Ah - just noticed the words "You may be eligible for Guarantee Credit if you've reached State Pension age"
https://benefits-calculator.turn2us.org.uk/AboutYou
I sometimes use this with clients to check their entitlements. Got to be worth a go.
Everything the OP has remarked in this thread indicates he's eligible for six months worth of contribution-based JSA providing he's seeking work. It matters not whether he has any amount of savings.

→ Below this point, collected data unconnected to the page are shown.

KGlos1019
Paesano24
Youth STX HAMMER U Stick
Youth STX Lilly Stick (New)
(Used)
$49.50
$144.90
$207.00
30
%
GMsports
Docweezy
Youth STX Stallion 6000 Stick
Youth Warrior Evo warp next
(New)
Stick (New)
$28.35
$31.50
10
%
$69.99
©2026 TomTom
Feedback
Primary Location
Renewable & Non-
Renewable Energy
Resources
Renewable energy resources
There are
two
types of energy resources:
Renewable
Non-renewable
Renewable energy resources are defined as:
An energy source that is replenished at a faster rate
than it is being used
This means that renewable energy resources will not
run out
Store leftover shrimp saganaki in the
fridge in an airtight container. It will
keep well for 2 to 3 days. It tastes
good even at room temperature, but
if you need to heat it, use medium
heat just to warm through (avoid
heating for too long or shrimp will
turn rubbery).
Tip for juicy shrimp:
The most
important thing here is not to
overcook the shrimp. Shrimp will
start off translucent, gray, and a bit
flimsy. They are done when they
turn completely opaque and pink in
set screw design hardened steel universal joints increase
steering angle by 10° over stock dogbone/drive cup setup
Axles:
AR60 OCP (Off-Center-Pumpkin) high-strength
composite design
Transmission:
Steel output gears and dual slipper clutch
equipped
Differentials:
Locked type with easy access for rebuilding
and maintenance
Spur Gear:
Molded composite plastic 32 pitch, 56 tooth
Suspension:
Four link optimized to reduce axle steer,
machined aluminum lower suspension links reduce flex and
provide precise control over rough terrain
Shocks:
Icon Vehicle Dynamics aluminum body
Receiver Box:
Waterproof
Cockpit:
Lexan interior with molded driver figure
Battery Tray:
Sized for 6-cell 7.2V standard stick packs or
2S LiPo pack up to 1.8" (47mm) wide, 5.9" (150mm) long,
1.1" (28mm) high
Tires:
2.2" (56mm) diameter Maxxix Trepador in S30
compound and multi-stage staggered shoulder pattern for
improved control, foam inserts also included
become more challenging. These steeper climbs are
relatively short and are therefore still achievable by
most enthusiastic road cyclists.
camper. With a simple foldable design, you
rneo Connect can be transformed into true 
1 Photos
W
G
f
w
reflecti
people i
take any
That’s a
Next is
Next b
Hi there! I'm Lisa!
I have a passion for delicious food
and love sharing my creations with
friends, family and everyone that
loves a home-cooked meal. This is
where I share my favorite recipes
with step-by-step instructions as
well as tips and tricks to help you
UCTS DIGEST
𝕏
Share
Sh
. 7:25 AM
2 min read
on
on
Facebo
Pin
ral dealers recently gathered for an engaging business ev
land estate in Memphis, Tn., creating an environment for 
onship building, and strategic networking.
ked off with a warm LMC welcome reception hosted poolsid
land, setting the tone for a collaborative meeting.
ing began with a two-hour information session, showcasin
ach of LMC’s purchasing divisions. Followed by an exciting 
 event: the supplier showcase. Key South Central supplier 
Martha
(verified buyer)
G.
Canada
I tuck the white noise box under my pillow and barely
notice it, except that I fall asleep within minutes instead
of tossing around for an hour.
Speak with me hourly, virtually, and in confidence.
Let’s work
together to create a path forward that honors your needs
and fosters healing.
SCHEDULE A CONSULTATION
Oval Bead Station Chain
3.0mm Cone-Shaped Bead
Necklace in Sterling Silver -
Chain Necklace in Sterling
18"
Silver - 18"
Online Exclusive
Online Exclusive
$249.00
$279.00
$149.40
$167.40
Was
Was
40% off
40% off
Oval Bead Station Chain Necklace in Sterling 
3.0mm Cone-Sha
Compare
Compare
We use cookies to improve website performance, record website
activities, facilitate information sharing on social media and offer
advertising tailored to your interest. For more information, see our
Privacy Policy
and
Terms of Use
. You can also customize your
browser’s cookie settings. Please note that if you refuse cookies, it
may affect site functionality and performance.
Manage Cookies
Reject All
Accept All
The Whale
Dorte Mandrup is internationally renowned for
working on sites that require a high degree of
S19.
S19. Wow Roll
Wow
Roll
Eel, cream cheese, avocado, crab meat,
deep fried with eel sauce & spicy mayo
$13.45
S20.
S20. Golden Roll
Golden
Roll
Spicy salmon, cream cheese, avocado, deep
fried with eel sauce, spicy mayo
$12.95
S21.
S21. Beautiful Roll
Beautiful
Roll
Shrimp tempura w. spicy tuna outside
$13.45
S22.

Here's the criteria - https://www.gov.uk/jobseekers-allowance/eligibility
Contributions based JSA states
"Contribution-based JSA
You can only apply for contribution-based JSA if you either:
get the severe disability premium, or are entitled to it
got or were entitled to the severe disability premium within the last month and are still eligible for it
I don"t think Since 62 is or was receiving severe disability premiums is he ?
From the same link He qualifies because of his contributions made during the past three years -
‘New style’ JSA
To be eligible for ‘new style’ JSA you’ll need to have worked as an employee and paid Class 1 National Insurance contributions, usually in the last 2 to 3 years. National Insurance credits can also count.